**Excerpted data:**
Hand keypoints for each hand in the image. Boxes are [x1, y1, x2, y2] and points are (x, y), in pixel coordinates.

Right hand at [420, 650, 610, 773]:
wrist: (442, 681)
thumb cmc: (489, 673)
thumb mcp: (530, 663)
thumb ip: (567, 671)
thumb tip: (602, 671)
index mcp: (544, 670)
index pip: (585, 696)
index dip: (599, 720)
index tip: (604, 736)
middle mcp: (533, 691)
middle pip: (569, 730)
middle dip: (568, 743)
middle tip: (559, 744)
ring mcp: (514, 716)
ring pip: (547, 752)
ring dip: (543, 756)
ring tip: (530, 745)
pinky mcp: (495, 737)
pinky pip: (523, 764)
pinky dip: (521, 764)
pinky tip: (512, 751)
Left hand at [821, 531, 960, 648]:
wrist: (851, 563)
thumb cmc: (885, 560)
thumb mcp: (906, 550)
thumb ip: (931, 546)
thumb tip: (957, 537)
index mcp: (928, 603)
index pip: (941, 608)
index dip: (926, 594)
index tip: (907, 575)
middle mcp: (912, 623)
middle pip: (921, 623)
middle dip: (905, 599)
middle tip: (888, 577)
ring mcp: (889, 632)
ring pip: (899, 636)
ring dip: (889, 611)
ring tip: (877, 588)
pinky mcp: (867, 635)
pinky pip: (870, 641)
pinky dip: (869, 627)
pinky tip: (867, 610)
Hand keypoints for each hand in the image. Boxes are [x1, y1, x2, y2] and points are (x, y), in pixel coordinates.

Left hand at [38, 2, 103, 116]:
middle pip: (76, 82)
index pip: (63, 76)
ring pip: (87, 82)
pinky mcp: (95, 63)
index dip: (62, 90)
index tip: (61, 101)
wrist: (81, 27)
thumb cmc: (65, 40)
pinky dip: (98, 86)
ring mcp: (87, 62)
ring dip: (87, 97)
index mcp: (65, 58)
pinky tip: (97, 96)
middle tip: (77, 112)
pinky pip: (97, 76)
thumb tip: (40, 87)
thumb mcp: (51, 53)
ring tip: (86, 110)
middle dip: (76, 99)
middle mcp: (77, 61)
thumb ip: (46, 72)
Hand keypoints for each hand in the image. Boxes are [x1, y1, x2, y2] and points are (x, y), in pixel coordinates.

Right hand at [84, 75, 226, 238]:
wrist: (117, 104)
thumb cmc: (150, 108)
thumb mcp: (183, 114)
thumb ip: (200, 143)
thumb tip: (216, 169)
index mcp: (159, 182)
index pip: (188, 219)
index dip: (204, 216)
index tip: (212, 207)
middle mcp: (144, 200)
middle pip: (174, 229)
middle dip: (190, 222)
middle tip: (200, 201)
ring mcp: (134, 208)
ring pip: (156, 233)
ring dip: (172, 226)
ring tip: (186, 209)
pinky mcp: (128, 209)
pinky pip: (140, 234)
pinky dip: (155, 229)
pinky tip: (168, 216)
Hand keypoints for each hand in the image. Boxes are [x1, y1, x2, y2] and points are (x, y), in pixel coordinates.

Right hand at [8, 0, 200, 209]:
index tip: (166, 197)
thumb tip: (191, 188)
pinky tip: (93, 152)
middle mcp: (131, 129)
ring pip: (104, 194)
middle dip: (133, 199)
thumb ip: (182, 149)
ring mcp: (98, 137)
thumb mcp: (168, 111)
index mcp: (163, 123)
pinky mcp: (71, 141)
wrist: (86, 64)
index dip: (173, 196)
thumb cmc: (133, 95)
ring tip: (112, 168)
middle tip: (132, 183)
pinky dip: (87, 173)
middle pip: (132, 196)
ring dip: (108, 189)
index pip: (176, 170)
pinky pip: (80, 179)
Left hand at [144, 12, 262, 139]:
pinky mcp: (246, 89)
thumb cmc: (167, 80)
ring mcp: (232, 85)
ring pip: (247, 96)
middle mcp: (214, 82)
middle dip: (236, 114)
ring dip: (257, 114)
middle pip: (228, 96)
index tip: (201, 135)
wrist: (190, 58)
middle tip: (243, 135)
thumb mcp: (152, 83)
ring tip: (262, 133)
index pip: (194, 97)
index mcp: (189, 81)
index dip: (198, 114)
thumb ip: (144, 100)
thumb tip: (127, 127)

**Work order:** Which lines above hold the string "hand"? Please copy all of them.

**Answer section:**
Hand keypoints for each hand in the image. Boxes are [x1, y1, x2, y2] and points are (x, y), in pixel coordinates.
Right hand at [420, 650, 610, 773]:
Left hand at [821, 531, 960, 648]:
Hand keypoints for each hand in the image. Boxes are [x1, y1, x2, y2] and points are (x, y), in pixel coordinates.
Left hand at [38, 2, 103, 116]:
Hand keypoints for each hand in the image. Boxes are [x1, y1, x2, y2] and points are (x, y), in pixel coordinates.
Right hand at [84, 75, 226, 238]:
Hand keypoints for each hand in the image. Boxes are [x1, y1, x2, y2] and points are (x, y), in pixel coordinates.
Right hand at [8, 0, 200, 209]:
Left hand at [144, 12, 262, 139]:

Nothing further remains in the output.